● Your objective
Convert every line of the rows below into a Markdown table with the columns No. and Text, numbering the lines in order and omitting any blank ones.
* * * *
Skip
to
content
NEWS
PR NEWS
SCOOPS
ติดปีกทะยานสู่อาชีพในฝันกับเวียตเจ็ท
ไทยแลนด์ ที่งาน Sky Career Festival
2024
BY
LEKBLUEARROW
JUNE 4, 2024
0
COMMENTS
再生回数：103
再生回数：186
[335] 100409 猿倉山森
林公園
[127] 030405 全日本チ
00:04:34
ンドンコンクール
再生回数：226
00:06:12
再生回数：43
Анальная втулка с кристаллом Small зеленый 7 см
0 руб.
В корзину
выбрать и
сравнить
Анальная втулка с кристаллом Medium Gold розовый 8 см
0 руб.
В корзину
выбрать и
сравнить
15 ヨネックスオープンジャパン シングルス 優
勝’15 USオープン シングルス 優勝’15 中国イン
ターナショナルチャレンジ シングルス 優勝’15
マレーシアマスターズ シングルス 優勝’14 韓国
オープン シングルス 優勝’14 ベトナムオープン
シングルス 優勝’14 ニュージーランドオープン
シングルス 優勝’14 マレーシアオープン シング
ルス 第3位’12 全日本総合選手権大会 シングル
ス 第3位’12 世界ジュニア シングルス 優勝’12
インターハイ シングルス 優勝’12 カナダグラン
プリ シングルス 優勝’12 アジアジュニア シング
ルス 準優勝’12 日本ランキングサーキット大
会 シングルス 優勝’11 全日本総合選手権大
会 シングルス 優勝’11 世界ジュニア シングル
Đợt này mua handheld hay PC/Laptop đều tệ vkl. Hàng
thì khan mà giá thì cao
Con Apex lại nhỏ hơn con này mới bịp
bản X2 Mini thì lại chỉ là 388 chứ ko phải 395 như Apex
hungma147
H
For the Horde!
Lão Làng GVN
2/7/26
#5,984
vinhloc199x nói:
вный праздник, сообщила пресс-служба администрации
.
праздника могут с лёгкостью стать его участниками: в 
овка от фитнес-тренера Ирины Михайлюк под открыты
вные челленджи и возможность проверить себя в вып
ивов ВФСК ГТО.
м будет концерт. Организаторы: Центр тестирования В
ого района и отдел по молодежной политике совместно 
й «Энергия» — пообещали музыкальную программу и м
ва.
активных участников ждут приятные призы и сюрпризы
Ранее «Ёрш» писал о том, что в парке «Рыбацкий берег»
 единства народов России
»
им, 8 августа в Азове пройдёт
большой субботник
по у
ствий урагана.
* * * *
● Exercise output
| No. | Text |
|---|---|
| 1 | Skip |
| 2 | to |
| 3 | content |
| 4 | NEWS |
| 5 | PR NEWS |
| 6 | SCOOPS |
| 7 | ติดปีกทะยานสู่อาชีพในฝันกับเวียตเจ็ท |
| 8 | ไทยแลนด์ ที่งาน Sky Career Festival |
| 9 | 2024 |
| 10 | BY |
| 11 | LEKBLUEARROW |
| 12 | JUNE 4, 2024 |
| 13 | 0 |
| 14 | COMMENTS |
| 15 | 再生回数：103 |
| 16 | 再生回数：186 |
| 17 | [335] 100409 猿倉山森 |
| 18 | 林公園 |
| 19 | [127] 030405 全日本チ |
| 20 | 00:04:34 |
| 21 | ンドンコンクール |
| 22 | 再生回数：226 |
| 23 | 00:06:12 |
| 24 | 再生回数：43 |
| 25 | Анальная втулка с кристаллом Small зеленый 7 см |
| 26 | 0 руб. |
| 27 | В корзину |
| 28 | выбрать и |
| 29 | сравнить |
| 30 | Анальная втулка с кристаллом Medium Gold розовый 8 см |
| 31 | 0 руб. |
| 32 | В корзину |
| 33 | выбрать и |
| 34 | сравнить |
| 35 | 15 ヨネックスオープンジャパン シングルス 優 |
| 36 | 勝’15 USオープン シングルス 優勝’15 中国イン |
| 37 | ターナショナルチャレンジ シングルス 優勝’15 |
| 38 | マレーシアマスターズ シングルス 優勝’14 韓国 |
| 39 | オープン シングルス 優勝’14 ベトナムオープン |
| 40 | シングルス 優勝’14 ニュージーランドオープン |
| 41 | シングルス 優勝’14 マレーシアオープン シング |
| 42 | ルス 第3位’12 全日本総合選手権大会 シングル |
| 43 | ス 第3位’12 世界ジュニア シングルス 優勝’12 |
| 44 | インターハイ シングルス 優勝’12 カナダグラン |
| 45 | プリ シングルス 優勝’12 アジアジュニア シング |
| 46 | ルス 準優勝’12 日本ランキングサーキット大 |
| 47 | 会 シングルス 優勝’11 全日本総合選手権大 |
| 48 | 会 シングルス 優勝’11 世界ジュニア シングル |
| 49 | Đợt này mua handheld hay PC/Laptop đều tệ vkl. Hàng |
| 50 | thì khan mà giá thì cao |
| 51 | Con Apex lại nhỏ hơn con này mới bịp |
| 52 | bản X2 Mini thì lại chỉ là 388 chứ ko phải 395 như Apex |
| 53 | hungma147 |
| 54 | H |
| 55 | For the Horde! |
| 56 | Lão Làng GVN |
| 57 | 2/7/26 |
| 58 | #5,984 |
| 59 | vinhloc199x nói: |
| 60 | вный праздник, сообщила пресс-служба администрации |
| 61 | . |
| 62 | праздника могут с лёгкостью стать его участниками: в  |
| 63 | овка от фитнес-тренера Ирины Михайлюк под открыты |
| 64 | вные челленджи и возможность проверить себя в вып |
| 65 | ивов ВФСК ГТО. |
| 66 | м будет концерт. Организаторы: Центр тестирования В |
| 67 | ого района и отдел по молодежной политике совместно  |
| 68 | й «Энергия» — пообещали музыкальную программу и м |
| 69 | ва. |
| 70 | активных участников ждут приятные призы и сюрпризы |
| 71 | Ранее «Ёрш» писал о том, что в парке «Рыбацкий берег» |
| 72 |  единства народов России |
| 73 | » |
| 74 | им, 8 августа в Азове пройдёт |
| 75 | большой субботник |
| 76 | по у |
| 77 | ствий урагана. |